TEXTO FORNECIDO
╔══

"Aracy Cortes - A Rainha da Praça Tiradentes"

Na sinopse da peça, o autor do musical, Alexandre Guimarães, observa:

" Dizer que o Brasil é um país sem memória é lugar comum. O que me entristece é vermos grandes nomes de nossas artes e letras relegados ao quase completo esquecimento. São artistas que preparam terreno para o que nos é hoje cotidiano, diário. Canções, falares, gestos... Aracy Cortes foi a precursora de tudo que conhecemos como teatro musical brasileiro. Muito antes da invenção das 'Mass Media', era no palco do teatro de revista que se fazia a sátira, a crítica e se cantavam as marchinhas que ganhavam a rua na boca dos cariocas, formalizando sua brejeirice, sua malandragem branda, seu próprio modo de se comportar. E Aracy foi a rainha suprema de seu tempo, trazendo pela primeira vez ao palco o comportamento exato das ruas do Rio de Janeiro, maravilhando toda uma cidade que se via pela primeira vez refletida no corpo, na voz e na malícia dessa artista. Ela foi, durante décadas, a representante única, unânime de toda uma cidade, de todo um tempo. Temos muitos grandes nomes no panteão brasileiro das artes, mas apenas um pode ser apontado como nossa primeira grande estrela, a de brilho mais forte, tão forte que iluminou o caminho para muitas outras e tem, até hoje, imensa influência na arte musical carioca. Influência essa tão significativa que já pode ser considerada parte do inconsciente coletivo desse povo tão alegre, tão contagiante, tão único como foi Aracy Cortes, primeira estrela a brilhar forte e generosa sobre o céu da baía da Guanabara” .

╚══

ITENS FORNECIDOS
╔══

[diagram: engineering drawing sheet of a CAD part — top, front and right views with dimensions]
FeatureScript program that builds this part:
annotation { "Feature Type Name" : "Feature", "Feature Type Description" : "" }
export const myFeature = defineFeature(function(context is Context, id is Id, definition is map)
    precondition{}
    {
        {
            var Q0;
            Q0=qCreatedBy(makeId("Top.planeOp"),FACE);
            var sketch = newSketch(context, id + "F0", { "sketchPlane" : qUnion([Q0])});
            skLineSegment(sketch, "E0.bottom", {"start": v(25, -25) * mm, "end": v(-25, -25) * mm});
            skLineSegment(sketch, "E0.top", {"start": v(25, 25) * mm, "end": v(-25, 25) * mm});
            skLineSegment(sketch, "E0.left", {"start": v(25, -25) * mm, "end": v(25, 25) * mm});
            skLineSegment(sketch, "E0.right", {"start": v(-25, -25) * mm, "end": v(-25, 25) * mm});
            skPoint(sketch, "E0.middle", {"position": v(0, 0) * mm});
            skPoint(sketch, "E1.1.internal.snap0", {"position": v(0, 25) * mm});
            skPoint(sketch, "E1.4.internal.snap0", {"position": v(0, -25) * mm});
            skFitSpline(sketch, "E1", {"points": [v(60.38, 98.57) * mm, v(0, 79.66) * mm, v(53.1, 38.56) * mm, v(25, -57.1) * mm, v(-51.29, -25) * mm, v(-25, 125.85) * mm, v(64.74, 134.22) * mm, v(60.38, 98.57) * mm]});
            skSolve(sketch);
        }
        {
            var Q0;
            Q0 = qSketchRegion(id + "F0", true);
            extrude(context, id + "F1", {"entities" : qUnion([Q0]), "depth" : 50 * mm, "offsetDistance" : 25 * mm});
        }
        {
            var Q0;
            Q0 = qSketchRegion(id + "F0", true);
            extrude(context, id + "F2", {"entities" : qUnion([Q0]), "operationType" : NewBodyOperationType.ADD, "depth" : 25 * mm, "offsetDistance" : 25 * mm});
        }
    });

╚══

SUA TAREFA
Segundo a sinopse, em que aspectos de Aracy Cortes a cidade se via refletida pela primeira vez? Liste todos. Os itens não são usados nesta atividade.

ESPAÇO DA RESPOSTA
- No corpo
- Na voz
- Na malícia